The role of a body corporate in Queensland is to administer common property and body corporate assets for the benefit of all of the owners, and to undertake functions required under body corporate legislation.
What is a body corporate?
A body corporate is a legal entity which is created when land is subdivided and registered under the Land Title Act 1994 (PDF) to establish a community titles scheme. All of the owners in a community titles scheme are automatically members of the body corporate when they buy their lot.
Community titles scheme
Community titles schemes allow you to privately own an area of land or part of a building, as well as share common property and facilities with other owners and occupiers.
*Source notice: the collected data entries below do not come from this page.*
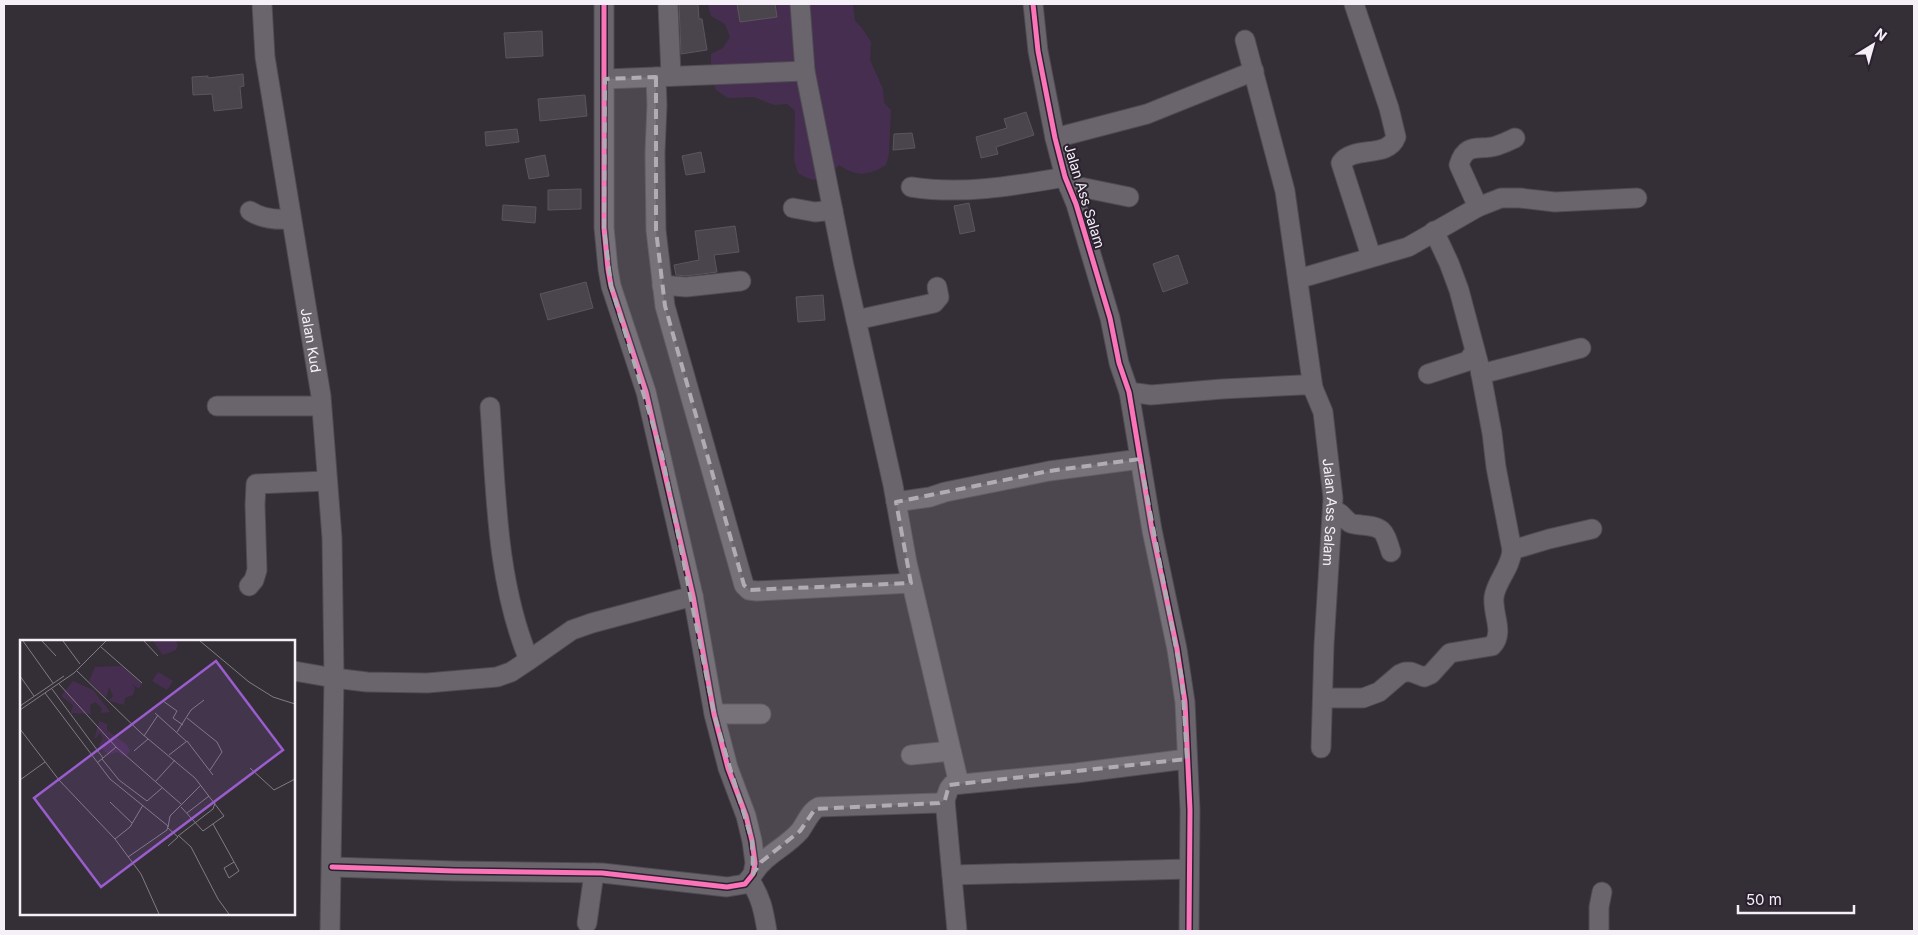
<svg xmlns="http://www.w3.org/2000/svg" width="1918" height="935" viewBox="0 0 1918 935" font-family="Inter,sans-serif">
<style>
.green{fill:#462e51}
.building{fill:#4a454c;stroke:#5b565c}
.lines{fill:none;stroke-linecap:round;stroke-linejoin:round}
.minor-casing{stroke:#4f4b52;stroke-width:21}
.minor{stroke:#6a656c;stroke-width:19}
.cycleway-casing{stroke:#2b2230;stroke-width:8}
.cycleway{stroke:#fb73b8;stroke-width:5}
.marked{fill:#b1abb4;fill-opacity:0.2;stroke:#b1abb4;stroke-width:4;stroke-dasharray:10 6;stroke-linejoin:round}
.labels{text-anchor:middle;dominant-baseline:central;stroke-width:4;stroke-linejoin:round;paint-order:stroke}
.street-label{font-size:14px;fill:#f5eff8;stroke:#2b2230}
.inset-road{fill:none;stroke:#817b84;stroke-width:1}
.view{fill:#9a5dcd;fill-opacity:0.15;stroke:#9a5dcd;stroke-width:2.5}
.inset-edge{fill:none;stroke:#f5eff8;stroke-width:2.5}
</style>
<rect width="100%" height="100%" fill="#342e36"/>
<!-- green -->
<path class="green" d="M708,4H853L855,21L862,28L871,42L870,60L883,89L884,103L891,110L889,154L886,165C868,176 856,177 839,165C826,182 816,184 798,173L794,160L795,111L787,104L774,105L754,97L728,98L716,90L712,80L714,69L711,63V54L723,48L730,37L725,24L711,16Z"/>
<!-- building -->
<path class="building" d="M679,4H698L699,19H702L707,50L681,54Z
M737,4H775L777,17L740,22Z
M542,31L543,56L506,58L504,33Z
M243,74L244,86L240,87L242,108L214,111L212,94L193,95L192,77L208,76V78Z
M585,95L587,116L540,121L538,99Z
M1026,112L1034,135L996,147L998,154L981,158L976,137L1007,128L1004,119Z
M517,129L519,142L486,146L485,132Z
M912,133L915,148L893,150L894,134Z
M701,152L705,172L686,175L682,156Z
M545,155L549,176L529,179L525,159Z
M581,189V209L548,210V190Z
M969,203L975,231L960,234L954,206Z
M503,205L536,207L535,223L502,220Z
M735,226L739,252L714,255L717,272L686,276L676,275L674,265L699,260L695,231Z
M1178,255L1188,283L1163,292L1153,264Z
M586,282L593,308L548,320L540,294Z
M823,295L825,320L798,322L796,297Z"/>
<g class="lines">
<!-- minor casing -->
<g class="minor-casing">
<g id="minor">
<path id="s1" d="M262,4L265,57L321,396L332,538L334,678L330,931"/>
<path d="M668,4L671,76"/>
<path d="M800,4L805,71L844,266L893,485L907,563L959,784"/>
<path d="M1033,4L1038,51L1055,138L1065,177L1076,204L1110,318L1119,363L1129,392L1152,530L1177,649L1185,702L1190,810L1189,931"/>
<path d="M1354,4L1389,108L1396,137C1388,159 1353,145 1341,163L1371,256"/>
<path d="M1245,40L1285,191L1313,388"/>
<path d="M656,77L657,105L655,153L656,230L665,306L744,585L749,590L757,591L911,583"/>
<path d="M605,79L805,71"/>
<path d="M1055,138L1147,114L1254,71"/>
<path d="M911,187C963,195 1013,186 1065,177"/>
<path d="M1069,187H1080L1129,197"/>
<path d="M1478,207L1459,165C1466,141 1480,151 1496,146C1502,144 1509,141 1515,138"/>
<path d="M793,208L815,212L833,210"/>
<path d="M250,211C262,219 278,220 291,219"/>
<path d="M1298,279L1408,247L1478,207L1501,198H1520L1555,202L1637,198"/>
<path d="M662,285L686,287L741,281"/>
<path d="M856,320L934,303L939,297L937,287"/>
<path d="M1428,374L1468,361L1475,351"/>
<path d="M1481,374L1581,348"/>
<path id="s2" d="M1129,392L1151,395L1222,389L1301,385H1307L1313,388L1323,412L1333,498L1324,645L1321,748"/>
<path d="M217,406H321"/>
<path d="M490,407C496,491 496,581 529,660"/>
<path d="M896,502L930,497L945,492L1049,471L1140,459"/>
<path d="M1333,511C1342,512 1342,517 1349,522C1352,525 1357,524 1361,525C1384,527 1384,530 1391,552"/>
<path d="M1512,550L1549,539L1592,529"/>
<path d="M249,586L254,580L257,570L255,505L256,484L327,481"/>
<path d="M294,671L334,678L367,682L427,683L497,677L511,672L529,660L572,630L592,623L693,596"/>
<path d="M1323,698H1363L1379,692L1400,674L1405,672H1411L1424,677L1431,674L1450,653L1492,646C1505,633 1492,614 1494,597C1496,581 1511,568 1512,550L1496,467L1492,433L1480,369L1459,290L1449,263L1434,231"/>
<path d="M714,714H761"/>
<path d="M911,755L951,751"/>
<path d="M945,800L957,931"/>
<path d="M332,867L455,871L602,873L727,887L745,884L753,874L755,863L752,841L746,816L728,768L714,714L693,596L646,392L611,286L608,269L604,228V4"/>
<path d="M753,874C767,853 784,849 800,831C806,823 810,811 819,807L939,803L945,800L949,789L952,785L1076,773L1187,759"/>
<path d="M952,875L1189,869"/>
<path d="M749,880C761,895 764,913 767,931"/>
<path d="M587,923L594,873"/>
<path d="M1599,931V907L1602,892"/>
</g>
</g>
<!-- minor -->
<use href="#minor" class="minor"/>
<!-- cycleway casing -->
<g class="cycleway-casing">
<path id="cycleway" d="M1033,4L1038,51L1055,138L1065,177L1076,204L1110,318L1119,363L1129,392L1152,530L1177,649L1185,702L1190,810L1189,931
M332,867L455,871L602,873L727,887L745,884L753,874L755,863L752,841L746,816L728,768L714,714L693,596L646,392L611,286L608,269L604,228V4"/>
</g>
<!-- cycleway -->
<use href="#cycleway" class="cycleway"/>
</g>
<!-- marked area -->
<path class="marked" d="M656,77V230L665,306L744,585L749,590L911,583L896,502L1049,471L1140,459L1182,679L1187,759L949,785L945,800L939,803L815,809L800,831L761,862L753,874L752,841L714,714L662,455L611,286L604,228L605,79Z"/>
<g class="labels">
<!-- street labels -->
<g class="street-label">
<text transform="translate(1085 196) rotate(73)">Jalan Ass Salam</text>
<text stroke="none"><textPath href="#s1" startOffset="340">Jalan Kud</textPath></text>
<text stroke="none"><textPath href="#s2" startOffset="312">Jalan Ass Salam</textPath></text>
</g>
</g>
<!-- overview -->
<g transform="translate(20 640)">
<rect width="275" height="275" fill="#342e36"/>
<path d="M133,1H156L158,5L156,10L143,15ZM101,26L122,44L119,49L112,44L115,48L113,55L105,58L104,65L89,61L93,56L89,47L86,58L69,41L75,27ZM138,32L153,41L147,50L132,41ZM53,41L73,50L90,72L81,73L82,68L75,62L70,65L71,74L51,73L53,65L41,56ZM79,81L87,84V90L107,105L110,111L105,117L98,112L88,115L79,105L83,98L80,93L74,100Z" fill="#462e51"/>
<path class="inset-road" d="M3,1L33,43M22,1L36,16M43,1L60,24M124,1L138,16M180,1L229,42L253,57L275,64M81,7L122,43M57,31L121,93L175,138L204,176L183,191L161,167M0,36L14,56M39,44L96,107L161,164M32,49L83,118M25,53L90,139L148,186L147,190L108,217M143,61L157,71L153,78L163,85M0,66L44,36M0,70L54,33L86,1M135,73L166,101M167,78L197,102L202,112L190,130M0,89L39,140L95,199L121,234L139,274M157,92L171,70L184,60M124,96L138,75M114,111L128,99M149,115L167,101L193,135M82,119L99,140L127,161L142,148M77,123L96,107M230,128L254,150L275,139M0,140L25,122M135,142L155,120M90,162L112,183M167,173L189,156M193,184L208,211L219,231L209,238L204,228L214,222M148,187L150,176L181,145M158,195L171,207L198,259L209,274M158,196L193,169L195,163M95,199L110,187L123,165M148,206L158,197L148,188"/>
<path class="view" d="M196,21L263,110L81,247L14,158Z"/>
<rect width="275" height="275" class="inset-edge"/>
</g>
<!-- border -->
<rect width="1918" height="935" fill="none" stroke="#f5eff8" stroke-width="10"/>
<!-- north arrow -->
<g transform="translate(1873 45) rotate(37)" stroke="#2b2230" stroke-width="4" paint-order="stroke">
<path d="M0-4L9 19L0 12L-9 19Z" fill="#f5eff8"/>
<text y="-8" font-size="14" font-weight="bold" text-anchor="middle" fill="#f5eff8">N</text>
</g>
<!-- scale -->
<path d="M1738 905v8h116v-8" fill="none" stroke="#f5eff8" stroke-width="2.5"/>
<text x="1746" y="905" font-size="15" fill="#f5eff8" stroke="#2b2230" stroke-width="4" paint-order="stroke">50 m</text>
</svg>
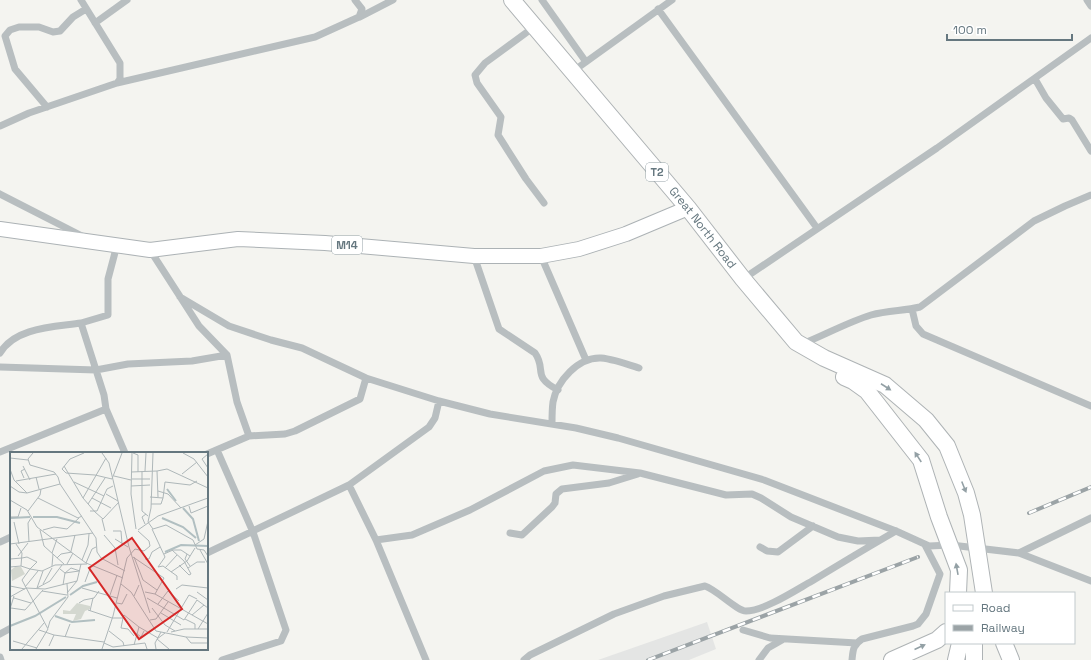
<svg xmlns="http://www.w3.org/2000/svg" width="1091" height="660" font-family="'Space Grotesk',sans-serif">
	<rect width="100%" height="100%" fill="#f4f4f0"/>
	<path fill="#e4e5e4" d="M707,622L716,649L689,660H598Z"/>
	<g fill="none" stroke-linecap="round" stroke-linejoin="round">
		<g stroke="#acb2b5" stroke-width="16">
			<path id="major" d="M0,229L150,250L238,239L325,243L474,256H541L579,249L626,234L688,208"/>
		</g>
		<g stroke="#aeb3b5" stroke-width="18">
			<g id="highway">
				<path id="s1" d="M512,0L688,208L743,279L796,342L824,358L885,385L926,420L947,446L966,493L972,515L984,593"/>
				<path d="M844,377L853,381L867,391L921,460L939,517L959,570L958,593"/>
				<path d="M1004,643L1011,660"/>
				<path d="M892,660L937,640L946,632"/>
				<path d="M956,660L960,643"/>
				<path d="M974,660V643"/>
			</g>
		</g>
		<path stroke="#b8bec0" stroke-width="7" d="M542,0L586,62
			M1087,0L1091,6
			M658,9L817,228
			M360,17L393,0
			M95,23L127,0
			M534,27L485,63L475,75L477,83L501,117L498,135L526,179L544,203
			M572,72L672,0
			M1035,79L1046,98L1063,119L1069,118L1072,120L1091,151
			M117,83L315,37L359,17L362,9L355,0
			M47,107L15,69L5,36L10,30L19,27H39L53,32L60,31L73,17L86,9
			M0,126L29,113L117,83L120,79V63L81,0
			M0,194L84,237
			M117,245L108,279V315L81,323L104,395L106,409L125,453
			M150,250L199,326L227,355L237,402L249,436
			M474,256L499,329L535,353C547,370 531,376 558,390
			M541,256L586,360
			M743,279L937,148L1091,38
			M180,297L229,326L271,340L302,348L366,378L439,401L490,414L576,428L618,438L764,480L896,531L929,546L951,545L1019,553L1091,581
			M912,309L916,326L923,334L1091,406
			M802,344C825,335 848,322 871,315C888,310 904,311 920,307L1034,221L1065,206L1091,195
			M0,353C15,327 55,327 81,323
			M0,367L96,370L128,364L192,361L227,355
			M552,424C552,417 552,409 553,402C557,381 578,357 601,358C613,359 627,364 639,368
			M217,450L253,532L286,630L281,641L222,660
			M0,452L106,409
			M207,454L249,436L285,434L295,431L360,399L366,378
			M349,485L376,540L426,660
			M510,533L522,535L552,507L555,503L556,494L562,489L609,483L638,474
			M376,540L412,535L470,510L544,471L573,465L640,473L726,495L752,494L761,498L791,517L838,537L858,541L880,540
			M0,542L11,537
			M760,547L767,551L778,552L813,526
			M207,553L349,485L429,427L435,418L439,401
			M1019,553L1091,518
			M743,630L770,638L857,643
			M0,634L11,628
			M0,657L1,660
			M524,660L530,655L614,614L664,596L705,586C717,590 737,611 746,611C764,611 796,590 812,581C840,564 868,547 896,531
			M759,660L768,648L782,640
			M852,660C853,650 853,645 862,639L913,626L918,624L926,614L940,574L925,545"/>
		<use href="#major" stroke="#fff" stroke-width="14"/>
		<use href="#highway" stroke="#fff" stroke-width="16"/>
		<g stroke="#9ba3a6" stroke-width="4">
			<path id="rail" d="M1029,513L1091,487
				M648,660L918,557"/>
		</g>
		<use href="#rail" stroke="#fff" stroke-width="2.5" stroke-dasharray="8" stroke-linecap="butt"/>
	</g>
	<defs><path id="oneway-solid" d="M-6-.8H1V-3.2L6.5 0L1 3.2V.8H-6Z"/></defs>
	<g fill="#93a0a5">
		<use href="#oneway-solid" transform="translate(886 387) rotate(33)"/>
		<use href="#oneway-solid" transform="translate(918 457) rotate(-123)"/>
		<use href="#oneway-solid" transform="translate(964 487) rotate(68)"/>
		<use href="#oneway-solid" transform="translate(957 569) rotate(-100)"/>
		<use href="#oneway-solid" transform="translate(920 647) rotate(-24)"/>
	</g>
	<g text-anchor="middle" stroke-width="4" stroke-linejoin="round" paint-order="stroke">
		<g fill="#fff" stroke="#93a0a5" stroke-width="1">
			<rect x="646" y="163" width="22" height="18" rx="3"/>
			<rect x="332" y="236" width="30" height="18" rx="3"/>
		</g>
		<g font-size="11" font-weight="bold" fill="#65777f">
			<text x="657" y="176">T2</text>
			<text x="347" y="249">M14</text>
		</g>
		<g font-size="12" fill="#65777f" stroke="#fff">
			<text dy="4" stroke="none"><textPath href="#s1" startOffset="297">Great North Road</textPath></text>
		</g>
	</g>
	<g transform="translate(10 452)">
		<rect width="198" height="198" fill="#f4f4f0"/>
		<path d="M5,115H11L15,122L2,129L1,118ZM67,151L80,154V157L75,159L71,167L63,169L66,162H53V158L60,159Z" fill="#d4d8d0"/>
		<path fill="none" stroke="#b1bfc1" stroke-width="2" d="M157,37L166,49M173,56L183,67L189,89M23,65H47L70,71M1,66L20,65M152,66L173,75L186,86M155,100L171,93L198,94M60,143L73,134L87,130M45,164L62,170L85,168M0,174L25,164L56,145"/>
		<path fill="none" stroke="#aeb7b9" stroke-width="1" d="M23,1L18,7L20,13L44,20L48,25L50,32L86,86L87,100L91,106L115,119M74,1L60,7L52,17L56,21L85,23L102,27L112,1M92,1L99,11L119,95L140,161M122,1L121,42L126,77M123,1L128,3V20M143,1L141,56L138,70L143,77L156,73L183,88L187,97L194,98L198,104M173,1L184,7L198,25M198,2L192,7L198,16M0,6L18,8M13,14L20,28M54,14L73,46L85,60M0,17L4,28L17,41M132,19V59L138,64M135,19L136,1M147,19L157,17L198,36M121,20L147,19L148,45M172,22L187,10M104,24L121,28M26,25L29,37M14,26L11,19L15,17M122,27H140M6,29L46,22M64,30L94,44M0,34L9,40L17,41L50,32M121,34L140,33M148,39L158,42L171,56M96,42L108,49M140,45L153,46L151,52H141M28,46L68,66L72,64M73,46L96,6M82,46L101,56M153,46L155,30L180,33L187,29M0,48L17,58L27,75L76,111L113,126M78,52L95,26M179,54L181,61L198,54M18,59L30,43L31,37M80,59H87L97,37L103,34M85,60L93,67L109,50M0,65H8L11,56M92,67L95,79M4,70L9,92M135,72L132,65L136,62M142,77L155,105L148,115L153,114L167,124V128M30,78L34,94L54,112M33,78L44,75L57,77L69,66M128,78L148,64L198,46M103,79H111L112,92M94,83L105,96L108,113M105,87L118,95M19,90L18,71L21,66M0,92L83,81M6,92L12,101L11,114M185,93L194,87L198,69M162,98L174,109L181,122L179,123L169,113M190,98L198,112M61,99L65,83M42,101L47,87M154,102L163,98H171L180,104M177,102L175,107L180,114M8,104L18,91M123,105L154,126L145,142M124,105L133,128L147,138M12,106L17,105L27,110L20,117M47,106L51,102L62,100M0,107L12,106M135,107H139L142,100L150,95M72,108L78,93L79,82M76,111L82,97L86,95M57,112L63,101M42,114L43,102M0,115L11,114L20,117M155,116L167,103M178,116L187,110H195M50,117L55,121L53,133M161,120L177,109L185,96M55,121L61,116L70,119M55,121L69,119M75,130L81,114M33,132L42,116M111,132L121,140L146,179L176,185L198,186M0,134L15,137M15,135L28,119M16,136L35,137L67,129L71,112M27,136L40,129L52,113M27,136L33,119M72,136L107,146M166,137L172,133L198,136M32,139L57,143M135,140L145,142L198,172M187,140L198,148M57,141L67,129M100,143L107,123M124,144L129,133M0,145L16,136M4,146L21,151M137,146L174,168L187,148L198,156M69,151L74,148L84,146L89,139M107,151L112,152L117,142M148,152L158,139L169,149M1,156L15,158L33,138M142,156L155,173L165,179M0,157L4,144M78,158L102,166H113L111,176L118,177L124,184M80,159L83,146M151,161L171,173M182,163L194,153M113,166L114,163L129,175M175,167L185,172V177M140,168L146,167L158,150M38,176L40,169L58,145L57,132M188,177L198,161M29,178L44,183L94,190M99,179L113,190L114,194M157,180L179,143L187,147M161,180L174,177H198M126,181L131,185L134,179M155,181L147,187L159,197M55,185L60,172M176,185L181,191H198M3,189L27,196M94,191L103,195L135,191L137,197M124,193L129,175L148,186M39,194L44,183M12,197L34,171M26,197L38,177L12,128L20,117L32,119L45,113L77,112M92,197L103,164L117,106L125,97L134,99L140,94L139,89L128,79M146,197L145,191L151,180"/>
		<path fill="#d62828" fill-opacity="0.15" stroke="#d62828" stroke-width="2" d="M122,86L172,157L129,187L79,116Z"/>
		<rect width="198" height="198" fill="none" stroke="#65777f" stroke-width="2"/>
	</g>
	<rect x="945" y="592" width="130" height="52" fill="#ffffff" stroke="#c1c9cc"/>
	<rect x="953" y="605" width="20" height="6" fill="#ffffff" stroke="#c1c9cc"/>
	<text x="981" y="612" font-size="12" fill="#65777f">Road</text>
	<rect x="953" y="625" width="20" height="6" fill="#9ba3a6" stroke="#c1c9cc"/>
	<text x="981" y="632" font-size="12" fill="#65777f">Railway</text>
	<path d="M947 34v6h125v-6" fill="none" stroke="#65777f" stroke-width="2"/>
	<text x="953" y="34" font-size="12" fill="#65777f" stroke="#ffffff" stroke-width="3" paint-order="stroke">100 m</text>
</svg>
A community titles scheme is made up of 2 or more lots, so it could be a:
- residential unit block
- townhouse complex
- high rise accommodation building
- shopping complex
- business park
Queensland has more than 43,000 community titles schemes with a total of over 400,000 individual lots.
What a body corporate does?
The body corporate is given powers under the legislation to carry out its necessary duties.
The body corporate:
- maintains, manages and controls the common property on behalf of owners
- decides the amounts to be paid by the owners to make sure the body corporate can operate
- makes and enforces its own rules, called by-laws, which tell owners and other people who live in the scheme what they can and cannot do
- takes out insurance on behalf of owners, such as public risk insurance over the common property and building insurance
- manages and controls body corporate assets
- keeps records for the body corporate, including minutes of meetings, roll of owners details, financial accounts, registers of assets, improvements to common property by owners, engagements and authorisations.
The body corporate makes decisions about these and other things at general meetings and through the committee.